Thursday October 28 3:30 PM – Thursday October 28 4:00 PM in Talks II

Enterprise Machine Learning Pipelines with Unstructured Image Data

Jacqueline Nolis, Chase Ginther

Prior knowledge:
Previous knowledge expected
machine learning with Python


Learn to build a machine learning data pipeline that trains a convolutional neural network to classify images. This talk will describe new technologies to aid machine learning practitioners in managing and using unstructured data and discuss applications to real-world business scenarios.


While many machine learning tasks work well with tabular data, data scientists in many industries and sectors need to model other types of data, such as images and videos, to achieve business goals. For example, retail businesses frequently need to serve appropriate, relevant visuals to customers in the online purchasing funnel. Using machine learning to support this can reduce human toil and allow business to scale at a click, but at the same time if the data is poorly managed it can cause compliance, reproducibility, and security problems.

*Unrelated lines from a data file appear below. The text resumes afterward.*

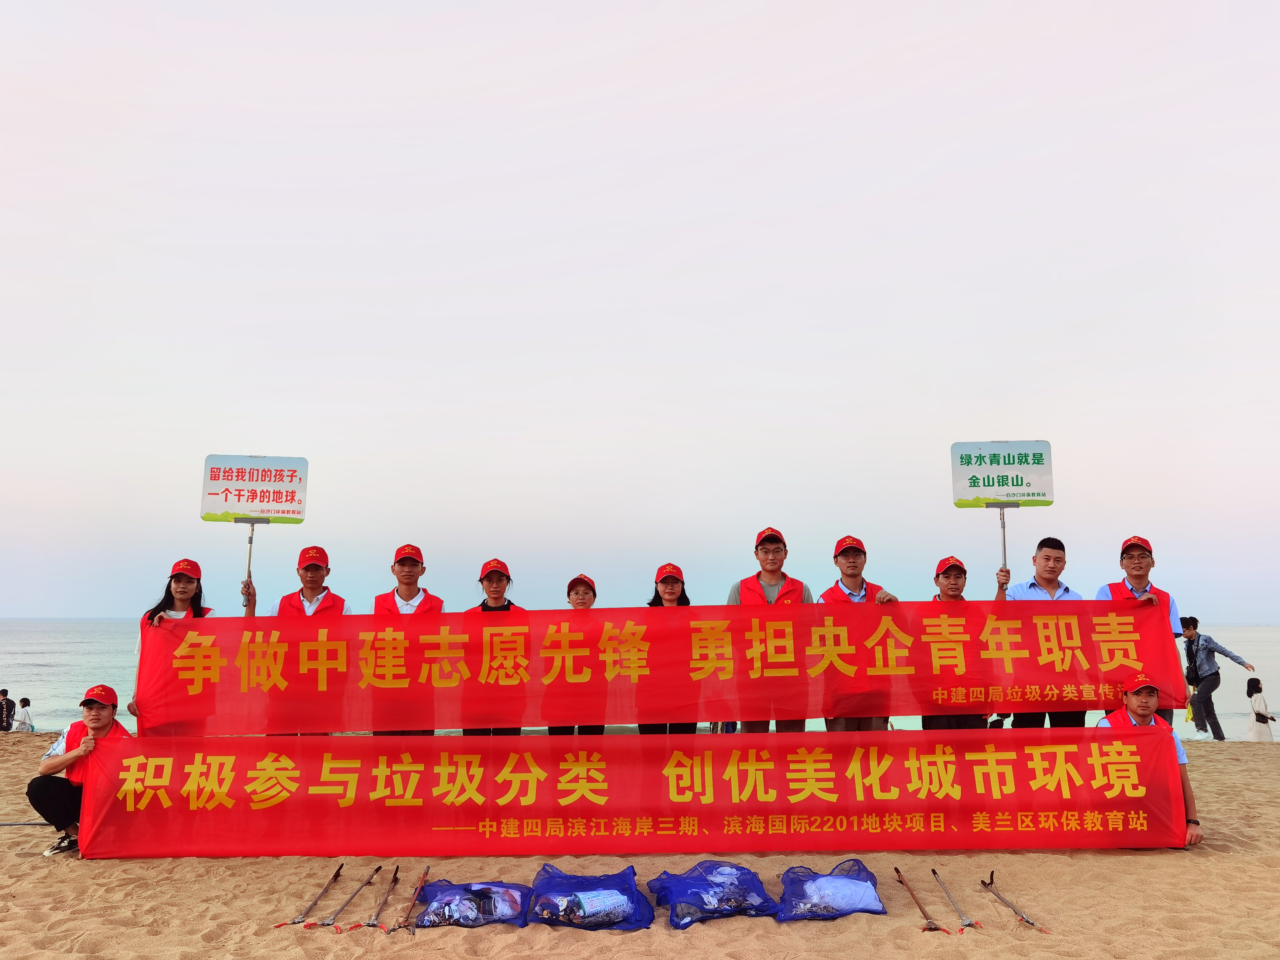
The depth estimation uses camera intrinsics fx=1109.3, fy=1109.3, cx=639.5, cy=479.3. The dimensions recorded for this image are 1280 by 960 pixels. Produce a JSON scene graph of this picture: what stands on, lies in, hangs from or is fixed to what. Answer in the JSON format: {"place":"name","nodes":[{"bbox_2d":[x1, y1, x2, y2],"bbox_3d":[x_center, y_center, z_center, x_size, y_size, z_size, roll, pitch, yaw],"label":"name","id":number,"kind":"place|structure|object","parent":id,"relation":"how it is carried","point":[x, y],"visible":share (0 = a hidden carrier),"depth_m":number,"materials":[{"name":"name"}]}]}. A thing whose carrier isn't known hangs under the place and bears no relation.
{"place":"outdoors","nodes":[
{"label":"outdoors","id":0,"kind":"place"},
{"bbox_2d":[0,729,1279,959],"label":"sand","id":1,"kind":"structure","parent":0,"point":[1231,864],"materials":[{"name":"beige sand"}]},
{"bbox_2d":[0,687,15,730],"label":"person","id":2,"kind":"object","parent":1,"relation":"on","point":[6,695],"visible":0.99,"depth_m":19.42},
{"bbox_2d":[12,697,35,731],"bbox_3d":[-11.014,4.320,19.761,0.455,0.805,0.448,0,-7,0],"label":"person","id":3,"kind":"object","parent":1,"relation":"on","point":[25,703],"visible":0.98,"depth_m":19.73},
{"bbox_2d":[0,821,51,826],"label":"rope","id":4,"kind":"object","parent":1,"relation":"on","point":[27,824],"visible":0.85,"depth_m":7.48,"materials":[{"name":"plastic"}]},
{"bbox_2d":[26,685,131,857],"bbox_3d":[-3.311,1.746,6.612,0.589,0.928,0.663,2,-7,-17],"label":"person","id":5,"kind":"object","parent":1,"relation":"on","point":[99,713],"visible":0.69,"depth_m":6.45},
{"bbox_2d":[129,558,214,732],"bbox_3d":[-2.743,1.199,6.596,0.496,1.515,0.585,0,-7,0],"label":"woman","id":6,"kind":"object","parent":1,"relation":"on","point":[181,592],"visible":0.34,"depth_m":6.68},
{"bbox_2d":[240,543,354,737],"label":"man","id":7,"kind":"object","parent":1,"relation":"on","point":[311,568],"visible":0.43,"depth_m":6.89},
{"bbox_2d":[199,454,310,595],"bbox_3d":[-2.561,0.428,7.285,0.672,1.209,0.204,0,-7,0],"label":"sign","id":8,"kind":"object","parent":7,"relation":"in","point":[252,480],"visible":0.95,"depth_m":7.34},
{"bbox_2d":[277,862,346,928],"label":"litter picker","id":9,"kind":"object","parent":1,"relation":"on","point":[337,872],"visible":0.98,"depth_m":5.35,"materials":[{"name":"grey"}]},
{"bbox_2d":[316,865,379,929],"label":"litter picker","id":10,"kind":"object","parent":1,"relation":"on","point":[359,888],"visible":0.97,"depth_m":5.36,"materials":[{"name":"metal"}]},
{"bbox_2d":[357,864,402,933],"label":"litter picker","id":11,"kind":"object","parent":1,"relation":"on","point":[382,902],"visible":0.98,"depth_m":5.29,"materials":[{"name":"brown metal"}]},
{"bbox_2d":[369,543,444,738],"bbox_3d":[-1.448,1.187,6.957,0.550,1.614,0.584,0,-7,0],"label":"man","id":12,"kind":"object","parent":1,"relation":"on","point":[409,571],"visible":0.42,"depth_m":7.02},
{"bbox_2d":[386,864,432,935],"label":"litter picker","id":13,"kind":"object","parent":1,"relation":"on","point":[420,886],"visible":0.98,"depth_m":5.28,"materials":[{"name":"brown metal"}]},
{"bbox_2d":[413,879,530,928],"bbox_3d":[-0.762,1.933,5.088,0.564,0.191,0.440,0,-7,0],"label":"bag","id":14,"kind":"object","parent":1,"relation":"on","point":[443,883],"visible":0.85,"depth_m":5.02,"materials":[{"name":"plastic"}]},
{"bbox_2d":[462,556,524,735],"bbox_3d":[-0.935,1.213,7.119,0.534,1.467,0.570,0,-7,0],"label":"woman","id":15,"kind":"object","parent":1,"relation":"on","point":[481,579],"visible":0.32,"depth_m":7.19},
{"bbox_2d":[545,571,604,735],"bbox_3d":[-0.400,1.277,7.339,0.480,1.343,0.559,0,-7,0],"label":"woman","id":16,"kind":"object","parent":1,"relation":"on","point":[594,595],"visible":0.29,"depth_m":7.36},
{"bbox_2d":[528,862,653,930],"bbox_3d":[-0.228,1.906,5.099,0.594,0.226,0.521,0,-7,0],"label":"blue bag","id":17,"kind":"object","parent":1,"relation":"on","point":[632,894],"visible":0.81,"depth_m":5.04,"materials":[{"name":"blue plastic"}]},
{"bbox_2d":[637,563,694,733],"bbox_3d":[0.195,1.222,7.172,0.465,1.344,0.544,0,-7,0],"label":"woman","id":18,"kind":"object","parent":1,"relation":"on","point":[671,592],"visible":0.3,"depth_m":7.22},
{"bbox_2d":[645,859,775,928],"bbox_3d":[0.335,1.930,5.228,0.618,0.234,0.518,2,-7,-18],"label":"blue bag","id":19,"kind":"object","parent":1,"relation":"on","point":[703,902],"visible":0.95,"depth_m":5.15,"materials":[{"name":"blue plastic"}]},
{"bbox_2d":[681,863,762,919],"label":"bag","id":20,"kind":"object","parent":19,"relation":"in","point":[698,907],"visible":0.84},
{"bbox_2d":[729,529,814,733],"bbox_3d":[0.842,1.155,7.026,0.596,1.659,0.577,0,-7,0],"label":"man","id":21,"kind":"object","parent":1,"relation":"on","point":[775,560],"visible":0.49,"depth_m":7.01},
{"bbox_2d":[776,860,884,921],"bbox_3d":[0.889,1.942,5.275,0.555,0.219,0.491,0,-7,0],"label":"bag","id":22,"kind":"object","parent":1,"relation":"on","point":[836,910],"visible":0.84,"depth_m":5.19,"materials":[{"name":"blue plastic"}]},
{"bbox_2d":[823,535,898,732],"bbox_3d":[1.366,1.179,6.999,0.553,1.632,0.575,0,-7,0],"label":"man","id":23,"kind":"object","parent":1,"relation":"on","point":[854,576],"visible":0.52,"depth_m":6.93},
{"bbox_2d":[890,865,944,931],"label":"litter picker","id":24,"kind":"object","parent":1,"relation":"on","point":[920,907],"visible":0.98,"depth_m":5.34,"materials":[{"name":"brown metal"}]},
{"bbox_2d":[930,868,981,931],"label":"litter picker","id":25,"kind":"object","parent":1,"relation":"on","point":[934,872],"visible":0.98,"depth_m":5.34,"materials":[{"name":"metal"}]},
{"bbox_2d":[922,555,991,729],"bbox_3d":[2.015,1.272,7.172,0.522,1.546,0.557,0,-7,0],"label":"man","id":26,"kind":"object","parent":1,"relation":"on","point":[950,587],"visible":0.38,"depth_m":7.12},
{"bbox_2d":[978,870,1047,935],"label":"litter picker","id":27,"kind":"object","parent":1,"relation":"on","point":[1027,921],"visible":0.98,"depth_m":5.35,"materials":[{"name":"metal"}]},
{"bbox_2d":[994,534,1082,728],"bbox_3d":[2.543,1.161,7.027,0.568,1.605,0.560,0,-7,0],"label":"man","id":28,"kind":"object","parent":1,"relation":"on","point":[1058,557],"visible":0.55,"depth_m":6.97},
{"bbox_2d":[948,440,1056,574],"bbox_3d":[2.489,0.366,7.530,0.690,1.290,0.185,0,-7,0],"label":"sign","id":29,"kind":"object","parent":28,"relation":"in","point":[997,463],"visible":0.96,"depth_m":7.60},
{"bbox_2d":[1094,534,1183,723],"bbox_3d":[3.022,1.163,6.781,0.519,1.637,0.587,-4,-8,31],"label":"man","id":30,"kind":"object","parent":1,"relation":"on","point":[1130,555],"visible":0.32,"depth_m":6.79},
{"bbox_2d":[143,601,1184,736],"bbox_3d":[0.211,1.098,6.474,6.375,0.727,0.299,0,-7,0],"label":"banner","id":31,"kind":"object","parent":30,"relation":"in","point":[804,716],"visible":0.96,"depth_m":6.44,"materials":[{"name":"red fabric"}]},
{"bbox_2d":[1092,670,1199,847],"bbox_3d":[2.890,1.669,6.505,0.589,1.042,0.690,-2,-7,20],"label":"man","id":32,"kind":"object","parent":1,"relation":"on","point":[1140,705],"visible":0.36,"depth_m":6.48},
{"bbox_2d":[74,729,1188,860],"bbox_3d":[0.058,1.862,6.530,6.843,0.648,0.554,0,-7,0],"label":"red banner","id":33,"kind":"object","parent":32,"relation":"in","point":[96,824],"visible":0.98,"depth_m":6.46,"materials":[{"name":"red fabric"}]},
{"bbox_2d":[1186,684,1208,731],"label":"person","id":34,"kind":"object","parent":1,"relation":"on","point":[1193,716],"visible":0.58,"depth_m":17.59},
{"bbox_2d":[1179,617,1256,740],"bbox_3d":[7.513,2.633,14.504,0.773,1.591,0.590,2,-7,-16],"label":"man","id":35,"kind":"object","parent":1,"relation":"on","point":[1207,676],"visible":0.89,"depth_m":14.42},
{"bbox_2d":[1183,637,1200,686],"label":"backpack","id":36,"kind":"object","parent":35,"relation":"hanging from","point":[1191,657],"visible":0.8,"depth_m":14.63,"materials":[{"name":"black"}]},
{"bbox_2d":[1246,676,1276,741],"bbox_3d":[9.120,3.498,16.293,0.393,1.066,0.399,0,-7,0],"label":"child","id":37,"kind":"object","parent":1,"relation":"on","point":[1262,716],"visible":0.98,"depth_m":16.23},
{"bbox_2d":[0,0,1279,624],"label":"sky","id":38,"kind":"structure","parent":0,"point":[669,213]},
{"bbox_2d":[0,617,1279,736],"label":"sea","id":39,"kind":"structure","parent":0,"point":[78,662],"materials":[{"name":"liquid"}]}
]}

In this talk, attendees will learn how to effectively manage and use unstructured data for machine learning in enterprise settings. The data pipeline will use new Snowflake storage technology connected with the Saturn Cloud platform to train a convolutional neural network to classify images. The machine learning demonstrations will use GPUs and Dask clusters to highlight performance possibilities while also relating to real-world business use cases.

Attendees will leave with practical skills for applying image classification to their business, including using unstructured data storage and cloud based machine learning tools. This session is recommended for attendees with some experience using Python for machine learning, but no experience with the other tools is necessary to get value from the talk.